Face blindness also known as prosopagnosia, is the failure to recognize the faces even those of one's own children. The condition has continued to puzzle scientists for years because brain scans of prosopagnosia patients reveal that their brain areas that are devoted to face processing are of normal size and activity level. More baffling is that those with the disorder appear to be able to recognize other objects easily.
But there is a hope now. Carnegie Mellon University researchers may provide information that could help unlock the secrets of this rare disorder.
For the study, the researchers compared six people with prosopagnosia to 17 people without the disorder.Using a new MRI technology that allows scientists to look at the communication pathways in the brains of patients, the researchers found that those with prosopagnosia had disruptions in the connectivity between brain areas devoted to face processing.The condition itself may be rare, but the findings could eventually be far-reaching. Because of the clear influence that genetic factors and brain circuitry have on the development of this condition, some experts believe that "face blindness" may be linked to other developmental disorders, such as dyslexia.
According to Cibu Thomas, lead study investigator and professor in the department of psychology at Carnegie Mellon University, his team hypothesized that, though a patient can technically "see" the faces he is looking at, his brain is unable to put the various facial features together into a clear enough picture that he can recognize the person.He added,
"We hypothesized that if there's normal activation of the parts of the brain involved in face processing, maybe the face-related information that is processed in other regions are not arriving — there's some sort of disconnection.One fundamental understanding that we have about the brain is it is quite plastic and can learn things; even people with strokes who have speech difficulty can eventually learn to speak. But here is a case where it shows some amount of genetic involvement, because these patients have a lifetime experience with faces but don't ever develop the ability to recognize faces."

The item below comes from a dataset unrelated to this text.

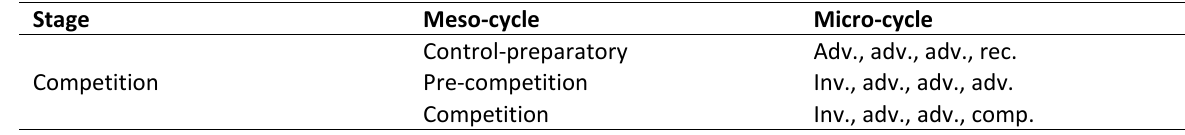
Table 2. Scheme of CG training in competition period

Marlene Behrmann, a co-author of the study and a professor in the department of psychology at Carnegie Mellon University, said prosopagnosia patients are commonly mislabeled as having autism or asperger's syndrome, due to the awkward nature of many of their social interactions with people whose faces they cannot recognize. But Behrmann said the condition is completely unique from autism disorders, and often patients with "face blindness" go out of their way to develop new methods of overcoming their disorder to have comfortable social interactions.